SOURCE EXCERPT:
# # # #

Nov. 21 (Bloomberg) — The Swiss National Bank’s ability to defend its currency cap would be limited should the country’s voters back a measure forcing it to hold at least 20 percent of its assets in gold, said Carmignac Gestion SA’s head of fixed income Rose Ouahba.

“The real impact is when the SNB has to defend the peg,” Ouahba, whose team manages 28.4 billion euro ($36 billion), or about 57 percent of of Paris-based Carmignac’s assets under management, said in an interview from Zurich on Nov. 19.

The Nov. 30 vote has raised pressure on the Swiss franc as the SNB has pledged to defend its ceiling on the franc with unlimited purchases of foreign currency. The central bank, which currently holds about 8 percent of its assets in gold, would need to stock up on bullion in the next five years if the vote would get accepted.

“Before they used to buy euros and either recycled them into dollars or put these euros to work into bunds, earning a decent return on that,” said Ouahba. “Now they would probably have to recycle a large part of that into gold which will make no money and then we also don’t know about the evolution of gold prices.”

Ouahba said the German bund market wouldn’t be affected by the Swiss vote as SNB purchases aren’t a big driver of the securities’ performance. The measure also blocks the SNB from the sale of any gold holdings and requires all SNB gold to be located in Switzerland.

SNB Test

According to a poll published by gfs.bern this week, 38 percent backed the measure, while 47 percent are opposed it, with 15 percent still undecided.

# # # #

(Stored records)
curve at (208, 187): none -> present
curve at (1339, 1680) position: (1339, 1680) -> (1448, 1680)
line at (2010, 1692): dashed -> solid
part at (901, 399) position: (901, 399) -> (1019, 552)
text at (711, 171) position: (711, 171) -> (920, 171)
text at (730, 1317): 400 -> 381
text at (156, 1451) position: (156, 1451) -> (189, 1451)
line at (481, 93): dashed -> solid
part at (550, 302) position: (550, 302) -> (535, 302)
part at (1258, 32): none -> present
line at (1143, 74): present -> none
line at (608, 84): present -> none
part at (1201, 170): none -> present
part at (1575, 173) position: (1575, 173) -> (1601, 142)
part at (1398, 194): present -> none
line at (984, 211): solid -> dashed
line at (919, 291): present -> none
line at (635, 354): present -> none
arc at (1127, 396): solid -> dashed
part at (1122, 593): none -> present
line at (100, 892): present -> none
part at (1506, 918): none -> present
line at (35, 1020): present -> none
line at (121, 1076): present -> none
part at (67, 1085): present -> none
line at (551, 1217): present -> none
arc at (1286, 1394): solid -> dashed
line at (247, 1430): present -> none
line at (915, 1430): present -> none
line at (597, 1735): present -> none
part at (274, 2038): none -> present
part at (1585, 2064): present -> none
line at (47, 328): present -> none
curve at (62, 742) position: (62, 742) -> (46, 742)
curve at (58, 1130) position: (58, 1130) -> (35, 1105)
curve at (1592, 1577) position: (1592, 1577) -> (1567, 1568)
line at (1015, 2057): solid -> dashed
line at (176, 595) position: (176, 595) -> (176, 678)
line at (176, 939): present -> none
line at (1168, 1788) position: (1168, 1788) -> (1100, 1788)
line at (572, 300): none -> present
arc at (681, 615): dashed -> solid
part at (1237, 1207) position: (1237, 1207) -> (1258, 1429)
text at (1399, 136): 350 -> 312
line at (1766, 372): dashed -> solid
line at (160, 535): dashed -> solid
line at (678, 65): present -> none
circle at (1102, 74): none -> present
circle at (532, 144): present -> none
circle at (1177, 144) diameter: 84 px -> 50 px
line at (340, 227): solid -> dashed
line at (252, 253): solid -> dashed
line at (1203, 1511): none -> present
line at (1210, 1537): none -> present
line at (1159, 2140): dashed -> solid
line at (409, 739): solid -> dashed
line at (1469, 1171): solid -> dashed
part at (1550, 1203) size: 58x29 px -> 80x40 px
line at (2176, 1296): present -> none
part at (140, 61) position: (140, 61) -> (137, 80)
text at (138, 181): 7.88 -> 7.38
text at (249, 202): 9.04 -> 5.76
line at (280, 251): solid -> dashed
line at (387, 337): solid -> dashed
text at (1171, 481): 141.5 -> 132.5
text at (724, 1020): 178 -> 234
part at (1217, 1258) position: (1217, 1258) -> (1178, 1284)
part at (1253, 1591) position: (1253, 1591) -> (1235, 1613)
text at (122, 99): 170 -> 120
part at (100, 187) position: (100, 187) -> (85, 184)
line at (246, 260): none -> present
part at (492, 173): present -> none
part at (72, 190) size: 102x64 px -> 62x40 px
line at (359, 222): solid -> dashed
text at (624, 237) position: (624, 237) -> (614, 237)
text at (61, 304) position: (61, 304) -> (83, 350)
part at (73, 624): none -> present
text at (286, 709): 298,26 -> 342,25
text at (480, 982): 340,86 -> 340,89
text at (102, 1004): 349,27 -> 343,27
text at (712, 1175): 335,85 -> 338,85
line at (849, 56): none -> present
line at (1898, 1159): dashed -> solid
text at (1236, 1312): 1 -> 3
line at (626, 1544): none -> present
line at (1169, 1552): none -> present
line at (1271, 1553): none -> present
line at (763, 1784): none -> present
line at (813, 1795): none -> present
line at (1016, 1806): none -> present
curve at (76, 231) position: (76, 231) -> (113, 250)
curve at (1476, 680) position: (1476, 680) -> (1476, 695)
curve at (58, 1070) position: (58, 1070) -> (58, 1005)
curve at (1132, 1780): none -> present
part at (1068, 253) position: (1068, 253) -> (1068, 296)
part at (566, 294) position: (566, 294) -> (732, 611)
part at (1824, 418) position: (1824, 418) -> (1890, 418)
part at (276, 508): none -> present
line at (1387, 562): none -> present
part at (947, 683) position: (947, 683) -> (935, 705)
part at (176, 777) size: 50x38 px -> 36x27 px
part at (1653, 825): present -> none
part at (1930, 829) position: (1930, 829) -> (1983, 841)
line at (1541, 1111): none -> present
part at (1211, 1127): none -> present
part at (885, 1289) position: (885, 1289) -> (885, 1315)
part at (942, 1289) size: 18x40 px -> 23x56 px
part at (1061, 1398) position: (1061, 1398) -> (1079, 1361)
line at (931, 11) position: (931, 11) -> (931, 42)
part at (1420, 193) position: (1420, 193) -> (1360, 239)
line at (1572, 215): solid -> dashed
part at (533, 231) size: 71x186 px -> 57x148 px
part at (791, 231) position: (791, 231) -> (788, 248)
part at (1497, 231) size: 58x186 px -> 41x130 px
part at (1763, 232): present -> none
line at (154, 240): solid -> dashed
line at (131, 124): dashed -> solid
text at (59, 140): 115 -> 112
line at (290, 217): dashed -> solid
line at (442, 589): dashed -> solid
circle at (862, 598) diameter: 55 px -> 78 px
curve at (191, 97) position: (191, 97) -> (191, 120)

# # # #

SET TASKS:
1. Answer these questions from the article on the Swiss gold vote:
(a) What minimum share of its assets would the measure force the Swiss National Bank to hold in gold?
(b) About what share of its assets does the central bank currently hold in gold?
(c) In the poll published by gfs.bern, what percentage was still undecided?
2. Please write the next part of the article on the Swiss gold vote, starting after its last sentence.

EXERCISE ANSWERS:
1.
(a) At least 20 percent
(b) About 8 percent
(c) 15 percent

2.
“It will probably not be as easy for the SNB to intervene,” said Ouahba, adding that “the possible impact of the ‘yes’ vote the next day is probably that the market will try to test the SNB by putting some pressure on the lowest level of the peg.”

Ouahba said whatever happens, the SNB won’t abandon its ceiling of 1.20 per euro which it set in September 2011, during the height to the European sovereign crisis when the franc approached parity with the common currency.

“It would make no sense to raise the level of the peg,” she said. “The more plausible outcome could be that at some point they put the interest rate into negative territory to make it easier for them and to protect the peg.”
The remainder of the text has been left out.